Mpwapwa
Mpwapwa is a market town, in the Dodoma Region of Tanzania in central Africa. It is the district capital of Mpwapwa District. According to the 2012 Tanzania National Census, the population of Mpwapwa was 21,337.
Overview
It is one of the oldest colonial districts in Tanzania, boasting local German colonial government headquarters, or bomas, in the early 1890s, and British administrative offices after World War I. It has long been an important educational town, with the oldest teachers' training college in Tanzania and a secondary school dating back to the turn of the century that was originally called the central primary school. This was the only school for local residents who would form the work force for the colonial administration. The school was renovated during colonial rule to become a secondary school for boys. The school had the first African secondary school headmaster in the country, Mr Matthew Ramadhani, a Zanzibari, who died in an underground accident in the UK while on a study tour. Mpwapwa had one of the oldest veterinary research institutes in Tanzania, at Kikombo, which was later moved to Temeke in Dar es Salaam in the late 1950s. Mpwapwa was a resting post for the reporter/explorer Henry Morton Stanley, where he is believed to have etched a note on a rock that is still present near the Anglican missionary Cathedral at Ving'hawe. The district is populated by the Gogo ethnic group in the center and north, and the Hehe ethnic group in the south bordering Iringa region.
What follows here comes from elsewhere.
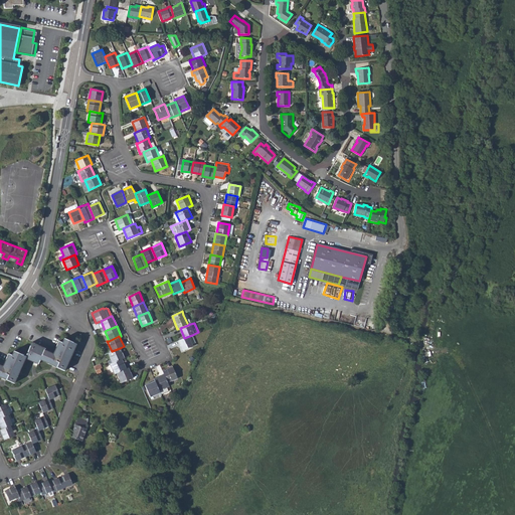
[(193,346),(192,344),(189,336),(184,338),(179,340),(183,350),(193,346)]
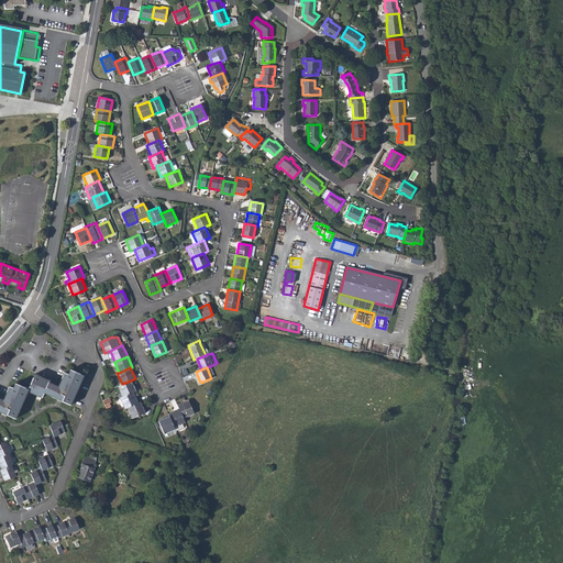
[(0,410),(7,415),(14,418),(26,392),(41,397),(43,393),(62,400),(70,405),(83,376),(70,371),(68,375),(64,374),(58,387),(47,382),(48,381),(34,375),(31,383),(24,379),(21,386),(14,384),(12,388),(9,387),(3,400),(0,399),(0,410)]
It is located at, with a population of about 40,000 serving an area about the size of Wales.While traditional ways abound with the fabric of society still enriched by a strong embodiment of the predominant Gogo culture, the district is pretty cosmopolitan in its population. Several tribes have made Mpwapwa their home, like the Bena, Nyasa and a few Chaga. The south is populated by the Hehe and the eastern region by the Kaguru.